Scripts and Notebooks:
- Include any scripts, Jupyter notebooks, or other executable files used in your research.
- Make sure these files are well-documented and annotated to explain their purpose and usage.
Dependencies and Environment Setup:
- Provide a list of dependencies required to run your code, including programming languages, libraries, and their versions.
- Consider using a package manager like Pip (for Python), Maven (for Java), or npm (for JavaScript) to manage dependencies.
Testing and Validation:
- Include any test scripts or validation procedures to ensure the correctness of your code.
- Provide sample outputs or expected results for users to compare with their own results.
Release on GitHub:
- Create a repository on GitHub (or clone this repository or fork this repository) and push your code and materials to the repository.
- Ensure that your repository is set to public or accessible to the intended audience.
- Optionally, create a release version for your replication package to provide a stable snapshot of your project.
Documentation and Support:
- Maintain documentation on how to use your replication package, and be responsive to inquiries or issues from users who attempt to replicate your research.
Arhive in a Data Repository:
- To ensure long-term preservation, accessibility, and citability of your replication package, archive it in a data repository (MADATA or ZENODO). Add the obtained DOI to CITATION.cff.
Citation and Attribution:
- Include information on how users should cite your work if they use your replication package for their research.
- Provide appropriate attribution to any third-party resources or libraries used in your project.

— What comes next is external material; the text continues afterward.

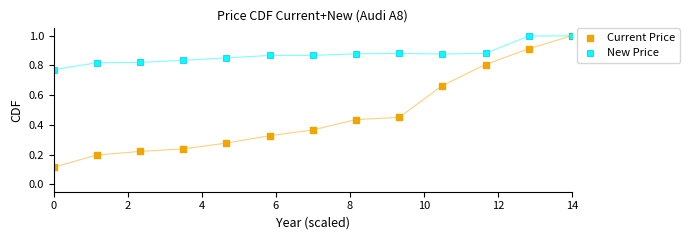

Which series has the largest Y range (max minus min)?

Current Price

By following these steps, you can create a comprehensive replication package for your research project on GitHub, allowing others to easily replicate your work and build upon it.

License

This work is licensed under the MIT license (code) and Creative Commons Attribution 4.0 International license (for everything else). You are free to share and adapt the material for any purpose, even commercially, as long as you provide attribution (see CITATION.cff).